The Student Paradox

Throughout the turbulent decade of the 1960s, student activists were often responsible for creating some of the most powerful images as well as the most profound political impacts of the time period. From organizing sit-ins to large scale protests against the Vietnam War, a surface level perspective of this time period would have us believe that college students were always on the politically correct side of history. However, based upon the articles in Cohen and Snyder’s Rebellion in Black and White, the collective actions taken by students in this decade paint a much more complicated story. While what can retrospectively be considered politically correct actions often did take place in the form of student-led protests and the formation of student organizations to fight for civil rights, student activism also took a paradoxical turn throughout a majority of the 1960s. As student groups fought side by side for interracial equality, “a significant gap would continue to exist between black and white student activists”; as some students in the nation attempted to achieve their goals through a peaceful means, there were other students holding protests in which a “building burned to the ground”; and finally while some liberal organizations across campuses worked to excel humanity in America, there were also conservative, student organizations devoted to “fighting gains made by African Americans and homosexuals on campus” (144, 148, 171).

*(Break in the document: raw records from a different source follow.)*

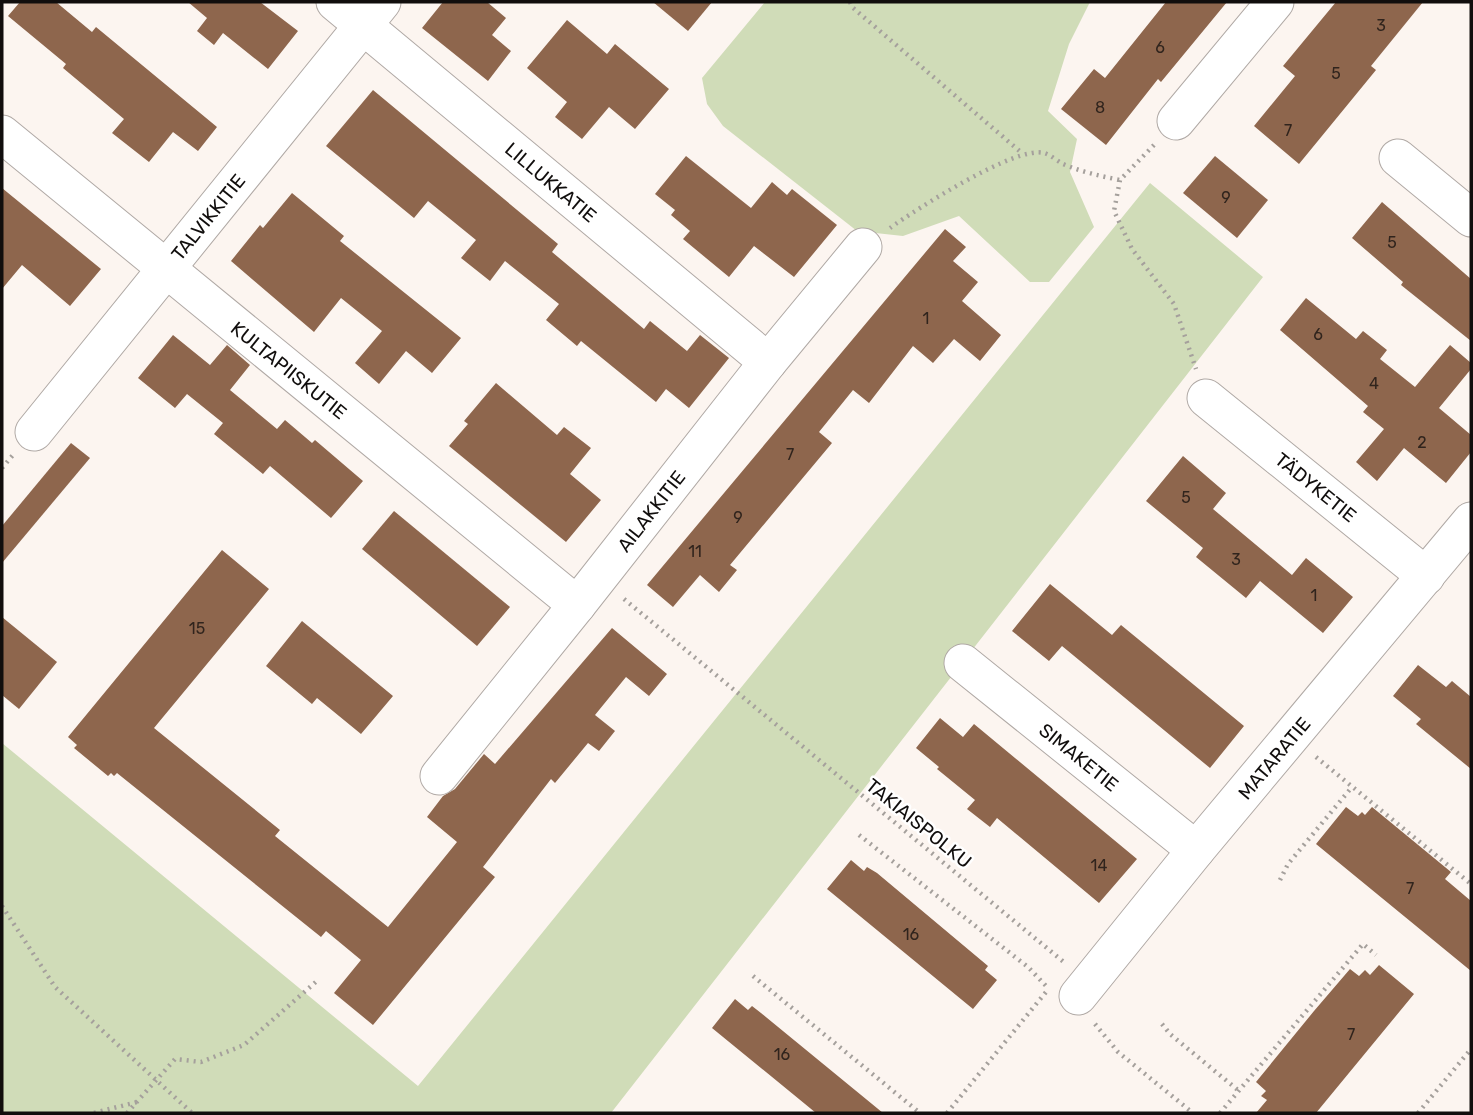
<svg xmlns="http://www.w3.org/2000/svg" width="1473" height="1115" viewBox="0 0 1473 1115" font-family="Rubik,sans-serif">
<style>
.green{fill:#d0dcb8}
.building{fill:#8e664d}
.lines{fill:none;stroke-linecap:round;stroke-linejoin:round}
.minor-casing{stroke:#b0a9a5;stroke-width:39}
.path{stroke:#a5a09c;stroke-width:4.5;stroke-dasharray:2 5;stroke-linecap:butt}
.minor{stroke:#fff;stroke-width:37}
.labels{text-anchor:middle;stroke-width:5;stroke-linejoin:round;paint-order:stroke}
.number-label{font-size:16px;fill:#30241d}
.street-label{font-size:19px;fill:#110e0d;stroke:#fff}
</style>
<rect width="100%" height="100%" fill="#fcf5f0"/>
<g class="green">
<polygon points="765,2 1090,2 1069,44 1048,111 1077,139 1070,172 1094,227 1049,282 1030,282 959,216 903,236 857,231 723,126 707,104 702,78"/>
<polygon points="1150,183 1263,277 611,1113 2,1113 2,743 418,1086"/>
</g>
<g class="building">
<polygon points="20,2 56,2 92,32 96,27 217,127 198,151 173,132 149,162 112,133 124,119 63,68 66,64 8,16"/>
<polygon points="188,2 260,2 298,31 268,69 223,33 214,45 197,31 207,18"/>
<polygon points="443,2 487,2 506,18 492,35 511,51 488,81 422,28"/>
<polygon points="653,2 712,2 688,31"/>
<polygon points="1166,2 1227,2 1161,82 1158,79 1106,145 1061,109 1094,69 1105,78"/>
<polygon points="1336,2 1423,2 1371,66 1376,70 1299,164 1254,126 1295,76 1283,66"/>
<polygon points="567,20 607,54 615,44 669,89 635,129 609,107 582,139 555,117 567,102 527,68"/>
<polygon points="373,90 558,244 552,252 644,329 650,321 687,351 700,335 729,358 689,408 666,389 656,402 581,341 577,346 546,320 559,304 505,261 490,281 461,258 476,240 428,201 414,218 326,146"/>
<polygon points="686,156 751,208 772,182 787,195 792,189 837,225 794,277 754,246 729,277 683,239 690,231 671,215 675,210 655,194"/>
<polygon points="1215,156 1268,200 1237,238 1183,193"/>
<polygon points="2,188 101,269 70,306 22,265 2,289"/>
<polygon points="292,193 344,236 340,241 461,338 432,373 406,351 379,384 355,363 382,331 341,298 314,332 231,261 260,225 263,228"/>
<polygon points="1382,202 1471,279 1471,341 1401,285 1403,282 1352,238"/>
<polygon points="945,229 966,247 953,261 978,282 962,301 1001,335 980,361 954,339 933,363 913,346 869,403 853,390 819,432 832,443 730,565 737,570 719,592 700,575 673,607 647,585"/>
<polygon points="1306,298 1356,339 1363,331 1387,350 1380,359 1415,387 1450,345 1471,363 1471,369 1439,408 1471,435 1471,452 1446,483 1404,448 1377,481 1356,462 1384,429 1363,412 1368,406 1280,330"/>
<polygon points="173,335 210,365 227,345 250,365 230,390 277,429 285,420 312,443 315,440 363,481 331,518 270,466 263,474 214,434 223,423 187,394 175,408 138,378"/>
<polygon points="496,383 557,435 564,427 591,448 570,474 601,500 566,542 449,446 468,424 464,421"/>
<polygon points="71,443 90,458 2,563 2,526"/>
<polygon points="1183,456 1226,493 1213,509 1292,575 1306,558 1353,597 1323,633 1260,581 1246,598 1196,557 1203,548 1146,501"/>
<polygon points="394,511 510,607 477,646 362,549"/>
<polygon points="222,550 269,589 154,728 280,830 275,836 388,927 457,842 427,817 443,796 455,789 484,754 495,764 612,628 667,674 649,696 626,677 595,715 615,731 599,751 588,743 555,783 551,779 483,867 495,877 373,1025 334,993 361,960 326,931 321,937 117,773 114,776 111,773 108,776 74,748 77,745 68,737"/>
<polygon points="1050,584 1112,635 1121,625 1244,726 1210,768 1062,646 1049,661 1012,631"/>
<polygon points="2,617 57,662 19,709 2,695"/>
<polygon points="302,621 393,696 361,734 317,698 312,704 266,666"/>
<polygon points="1418,665 1446,687 1452,681 1471,697 1471,769 1416,724 1421,719 1393,696"/>
<polygon points="940,718 963,737 974,724 1137,859 1099,903 997,818 990,827 967,809 975,800 937,769 939,767 916,748"/>
<polygon points="1346,807 1358,816 1362,812 1365,815 1372,807 1451,872 1445,879 1471,901 1471,971 1316,844"/>
<polygon points="851,860 864,871 867,867 877,873 988,966 985,970 997,980 973,1009 827,889"/>
<polygon points="1379,965 1414,994 1316,1113 1256,1113 1267,1100 1261,1096 1266,1091 1256,1082 1314,1011 1350,969 1359,976 1365,970 1370,975"/>
<polygon points="735,999 748,1010 752,1006 761,1013 883,1113 816,1113 712,1028"/>
</g>
<g class="lines">
<g class="minor-casing">
<g id="minor">
<polyline points="335,2 768,362"/>
<polyline points="1176,121 1275,2"/>
<polyline points="2,134 577,605"/>
<polyline points="1398,158 1471,218"/>
<polyline points="1206,398 1426,576"/>
<polyline points="34,432 382,2"/>
<polyline points="963,663 1196,850"/>
<polyline points="439,776 577,605 768,362 863,247"/>
<polyline points="1078,996 1196,850 1471,521"/>
</g>
</g>
<g class="path">
<polyline points="850,2 852,7 1023,154"/>
<polyline points="1154,145 1120,180 1114,211 1132,249 1174,304 1196,369"/>
<path d="M890,228c25,-18 126,-83 154,-75 7,2 13,8 19,11 19,8 37,12 57,16"/>
<polyline points="2,468 13,455"/>
<polyline points="624,599 1065,963"/>
<polyline points="1316,757 1471,884"/>
<polyline points="859,835 1028,967 1048,988"/>
<polyline points="1280,880 1288,864 1352,787"/>
<polyline points="2,906 55,987 192,1113"/>
<polyline points="753,976 920,1113"/>
<polyline points="1095,1024 1118,1052 1193,1113"/>
<polyline points="1162,1024 1170,1034 1239,1091"/>
<polyline points="94,1113 137,1102"/>
<polyline points="127,1113 175,1059 201,1062 244,1045 318,980"/>
<polyline points="947,1113 1046,992"/>
<polyline points="1220,1113 1363,944 1376,955"/>
<polyline points="1418,1113 1471,1049"/>
</g>
<use href="#minor" class="minor"/>
</g>
<g class="labels">
<g class="number-label">
<text x="1381" y="31">3</text>
<text x="1160" y="53">6</text>
<text x="1336" y="79">5</text>
<text x="1100" y="113">8</text>
<text x="1288" y="136">7</text>
<text x="1226" y="203">9</text>
<text x="1392" y="248">5</text>
<text x="926" y="324">1</text>
<text x="1318" y="340">6</text>
<text x="1374" y="389">4</text>
<text x="1422" y="448">2</text>
<text x="790" y="460">7</text>
<text x="1186" y="503">5</text>
<text x="738" y="523">9</text>
<text x="695" y="557">11</text>
<text x="1236" y="565">3</text>
<text x="1314" y="601">1</text>
<text x="197" y="634">15</text>
<text x="1099" y="871">14</text>
<text x="1410" y="894">7</text>
<text x="911" y="940">16</text>
<text x="1351" y="1040">7</text>
<text x="782" y="1060">16</text>
</g>
<g class="street-label">
<text transform="translate(551 182) rotate(40)" y="7">LILLUKKATIE</text>
<text transform="translate(208 217) rotate(-51)" y="7">TALVIKKITIE</text>
<text transform="translate(289 370) rotate(39)" y="7">KULTAPIISKUTIE</text>
<text transform="translate(1316 487) rotate(39)" y="7">TÄDYKETIE</text>
<text transform="translate(651 511) rotate(-52)" y="7">AILAKKITIE</text>
<text transform="translate(1079 757) rotate(39)" y="7">SIMAKETIE</text>
<text transform="translate(1274 758) rotate(-50)" y="7">MATARATIE</text>
<text transform="translate(919 823) rotate(39)" y="7">TAKIAISPOLKU</text>
</g>
</g>
<rect width="1473" height="1115" fill="none" stroke="#110e0d" stroke-width="7"/>
</svg>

This is not to say that the college students who challenge the natural image of 60s college students were the majority of this demographic by any means; however ignoring even the minority of this demographic would essentially create a historical perspective that is blurred. Because although this imagery presents a challenge to holding a clear, definitive vision of the ideology and actions of student activism throughout the 1960s, the paradox between ideology and action is essential to understanding that contrary to textbooks, not all student activists fought for the same issues. For when it came down to it, “the interplay of racial, generational, and vocational identities of student activists [led to] their tendency to build both bridges and walls” (129).

Often times, history has the unfortunate habit of categorizing and stereotyping groups of people that only on the surface appear to be similar enough one another. However more often than not, those that are grouped together contain factions in what is supposedly a unified ideology. According to the articles in Cohen and Snyder’s Rebellion in Black and White, this is also the case with student activism throughout the 1960s. As each article begins to unfold, the conflicting ideologies of opposing student activist groups quickly challenge the idea that student activists could so conveniently be placed into a single category. This not only challenges retrospective stereotypes, but also brings to light the idea that in history, and especially regarding student activism, nothing is a clean-cut category.